Vom leeren Schaukelstuhl

Marcel Cremer inszeniert "Das Pferd aus Blau" in der Bonner Brotfabrik

Bonn. "Großvater fand überall Geschichten", erzählt die junge Frau in dem großen Zelt, das das belgische Theater Agora für "Das Pferd aus Blau" auf die Brotfabrikbühne gebaut hat.

Durch die Mitte führt ein breiter blauer Weg, der eine Blumenwiese sein kann oder ein rauschender Bach oder ein Wolkenhimmel oder eben nur der Ort, wo Großvaters Geschichten nicht verloren gehen. Marcel Cremers neues Stück, das am Sonntag unter seiner Regie in der Beueler Brotfabrik Premiere feierte, ist ein kleines poetisches Theaterwunder - nicht nur für Kinder.

Aus den traumverlorenen, durch Gebärdensprache versinnlichten Wörtern entstehen Gestalten und Bilder. Erzählerin Daniela Scheuren und ihr stummer Mitspieler Roland Schumacher tanzen durch die Jahreszeiten und die Lebensalter zwischen Schaukelpferd und Schaukelstuhl. Sie spielen mit eigenen und fremden Erinnerungen und zeigen anrührend den Schmerz der Vergänglichkeit und der Unwiederbringlichkeit der Zeit.
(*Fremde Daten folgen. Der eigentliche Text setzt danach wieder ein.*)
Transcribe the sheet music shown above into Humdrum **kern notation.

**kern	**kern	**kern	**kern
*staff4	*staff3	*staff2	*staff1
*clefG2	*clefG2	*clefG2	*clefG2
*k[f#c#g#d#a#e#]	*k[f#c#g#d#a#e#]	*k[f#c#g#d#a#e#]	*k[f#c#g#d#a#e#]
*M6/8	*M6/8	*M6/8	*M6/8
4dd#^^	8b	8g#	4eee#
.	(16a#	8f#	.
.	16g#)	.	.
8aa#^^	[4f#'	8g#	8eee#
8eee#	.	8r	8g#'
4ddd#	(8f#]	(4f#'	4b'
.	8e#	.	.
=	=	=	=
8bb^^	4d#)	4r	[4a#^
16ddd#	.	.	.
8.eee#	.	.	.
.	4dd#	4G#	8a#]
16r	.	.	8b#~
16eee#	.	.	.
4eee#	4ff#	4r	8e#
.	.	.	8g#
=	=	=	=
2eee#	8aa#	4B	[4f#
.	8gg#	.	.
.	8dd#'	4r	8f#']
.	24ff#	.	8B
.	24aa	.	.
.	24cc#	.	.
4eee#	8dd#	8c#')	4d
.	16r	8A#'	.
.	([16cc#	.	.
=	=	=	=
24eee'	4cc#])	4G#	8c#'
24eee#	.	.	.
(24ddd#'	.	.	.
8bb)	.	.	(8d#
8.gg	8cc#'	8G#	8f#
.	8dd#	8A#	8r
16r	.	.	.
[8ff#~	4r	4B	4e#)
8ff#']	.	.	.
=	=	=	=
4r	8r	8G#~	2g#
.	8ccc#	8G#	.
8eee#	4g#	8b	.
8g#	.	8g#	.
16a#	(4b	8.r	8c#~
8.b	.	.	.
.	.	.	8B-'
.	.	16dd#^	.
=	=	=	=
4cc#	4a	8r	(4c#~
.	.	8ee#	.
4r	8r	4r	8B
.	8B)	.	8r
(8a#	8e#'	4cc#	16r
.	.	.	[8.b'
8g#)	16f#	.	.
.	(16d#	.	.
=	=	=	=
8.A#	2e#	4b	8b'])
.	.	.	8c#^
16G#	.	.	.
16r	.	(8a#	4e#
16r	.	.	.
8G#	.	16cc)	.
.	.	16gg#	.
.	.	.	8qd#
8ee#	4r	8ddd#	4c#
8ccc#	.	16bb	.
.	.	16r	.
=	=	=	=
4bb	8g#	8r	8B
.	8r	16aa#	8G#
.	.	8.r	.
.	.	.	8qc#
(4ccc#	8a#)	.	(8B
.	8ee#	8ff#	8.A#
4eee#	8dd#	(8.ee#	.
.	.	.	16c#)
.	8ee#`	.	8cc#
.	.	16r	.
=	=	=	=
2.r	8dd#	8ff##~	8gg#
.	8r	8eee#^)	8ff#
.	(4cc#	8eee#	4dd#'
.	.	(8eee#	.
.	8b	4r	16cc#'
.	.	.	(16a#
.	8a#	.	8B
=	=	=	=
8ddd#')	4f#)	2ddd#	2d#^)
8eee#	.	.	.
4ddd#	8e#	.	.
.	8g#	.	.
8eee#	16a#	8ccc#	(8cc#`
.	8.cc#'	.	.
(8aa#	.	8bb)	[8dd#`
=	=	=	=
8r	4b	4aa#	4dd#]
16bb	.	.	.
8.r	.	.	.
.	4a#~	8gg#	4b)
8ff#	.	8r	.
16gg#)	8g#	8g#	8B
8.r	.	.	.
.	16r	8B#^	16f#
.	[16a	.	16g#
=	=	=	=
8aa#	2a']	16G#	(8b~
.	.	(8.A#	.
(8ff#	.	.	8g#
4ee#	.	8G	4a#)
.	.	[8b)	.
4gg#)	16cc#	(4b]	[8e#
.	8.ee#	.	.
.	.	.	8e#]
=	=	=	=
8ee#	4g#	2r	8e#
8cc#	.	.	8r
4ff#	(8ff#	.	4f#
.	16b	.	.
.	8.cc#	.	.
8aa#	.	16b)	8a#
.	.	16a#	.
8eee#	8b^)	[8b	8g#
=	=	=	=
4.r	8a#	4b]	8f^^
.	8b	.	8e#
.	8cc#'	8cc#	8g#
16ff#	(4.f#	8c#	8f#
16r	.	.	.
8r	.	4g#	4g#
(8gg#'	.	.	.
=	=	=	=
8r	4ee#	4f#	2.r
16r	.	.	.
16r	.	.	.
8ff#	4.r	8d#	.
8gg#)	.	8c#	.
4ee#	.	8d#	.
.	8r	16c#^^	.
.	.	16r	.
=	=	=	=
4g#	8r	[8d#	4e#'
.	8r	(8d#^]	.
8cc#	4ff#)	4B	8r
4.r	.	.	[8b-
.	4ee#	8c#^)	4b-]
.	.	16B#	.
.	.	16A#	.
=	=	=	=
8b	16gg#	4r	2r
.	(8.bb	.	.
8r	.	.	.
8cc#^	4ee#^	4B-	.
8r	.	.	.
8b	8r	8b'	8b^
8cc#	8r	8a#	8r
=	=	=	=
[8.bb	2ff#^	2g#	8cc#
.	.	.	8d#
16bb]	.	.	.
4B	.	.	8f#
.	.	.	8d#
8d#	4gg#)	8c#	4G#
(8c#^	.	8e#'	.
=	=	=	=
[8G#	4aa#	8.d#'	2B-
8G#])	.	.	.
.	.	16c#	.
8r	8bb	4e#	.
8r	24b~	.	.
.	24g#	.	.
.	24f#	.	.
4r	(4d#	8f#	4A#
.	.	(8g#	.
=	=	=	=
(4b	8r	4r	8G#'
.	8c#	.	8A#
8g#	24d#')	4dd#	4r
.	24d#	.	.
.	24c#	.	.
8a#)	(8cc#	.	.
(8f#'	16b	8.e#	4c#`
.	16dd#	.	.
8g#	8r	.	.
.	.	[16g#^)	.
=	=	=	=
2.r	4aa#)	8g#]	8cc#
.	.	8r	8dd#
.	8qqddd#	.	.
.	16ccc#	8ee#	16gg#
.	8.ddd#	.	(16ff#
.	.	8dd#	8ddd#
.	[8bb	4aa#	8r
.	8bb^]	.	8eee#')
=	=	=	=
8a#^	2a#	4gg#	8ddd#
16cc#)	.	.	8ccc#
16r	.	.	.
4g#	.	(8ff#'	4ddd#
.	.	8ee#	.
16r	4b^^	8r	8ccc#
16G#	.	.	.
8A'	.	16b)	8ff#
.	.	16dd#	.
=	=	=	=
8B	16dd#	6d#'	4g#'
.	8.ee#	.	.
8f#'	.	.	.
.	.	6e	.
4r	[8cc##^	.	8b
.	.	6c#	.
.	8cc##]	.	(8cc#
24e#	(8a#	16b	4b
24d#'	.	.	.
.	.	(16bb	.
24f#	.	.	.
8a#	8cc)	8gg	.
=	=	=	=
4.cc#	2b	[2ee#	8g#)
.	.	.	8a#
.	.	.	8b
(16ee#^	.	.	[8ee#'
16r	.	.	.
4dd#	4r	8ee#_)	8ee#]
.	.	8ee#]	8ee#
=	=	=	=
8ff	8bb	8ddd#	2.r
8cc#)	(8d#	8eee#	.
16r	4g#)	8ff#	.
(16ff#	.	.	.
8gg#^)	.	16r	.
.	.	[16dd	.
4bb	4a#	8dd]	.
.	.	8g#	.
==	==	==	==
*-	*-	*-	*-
Dennoch ist Opas leuchtendes Hochzeitsfest plötzlich ebenso pure Gegenwart wie ein summender Brummkreisel. Katja Rixen hat die Musik dazu komponiert, ausgeführt von Roger Hilgers am Keyboard, Roland Schumacher mit singender Säge und Alexandra Schumacher mit diversen Instrumenten für Vogelgezwitscher und Wassergeplätscher.

Ein unmittelbar sichtbares blaues Pferd gibt es nicht auf dem blauen Bühnenboden und den Plakaten der Künstlerin Sabine Rixen, dafür aber unendlich viele Farben. Und schließlich füllt sich die Bühne mit einer riesigen Herde von bunten Schaukelpferden mit so schönen Namen wie Tante Praline, Ratz Fatz oder Chilischote Coyote. Ein Antiquitätenschatz, der von den jungen Zuschauern nach der Vorstellung begeistert unter den Sattel genommen wurde und die älteren träumen ließ von ihren frühen hölzernen Gefährten.

Ganz am Ende öffnet sich der rote Samtvorhang und gibt den Blick auf eine kleine Bühne frei, wo Großvaters leerer Stuhl sachte vor sich hin schaukelt. Nach fünfzig bezaubernden Minuten ist man jedoch ganz sicher, dass er dort war und dass Geschichten im Gegensatz zu all den profanen Gegenständen nicht verloren gehen können, sondern die Zeit aufheben.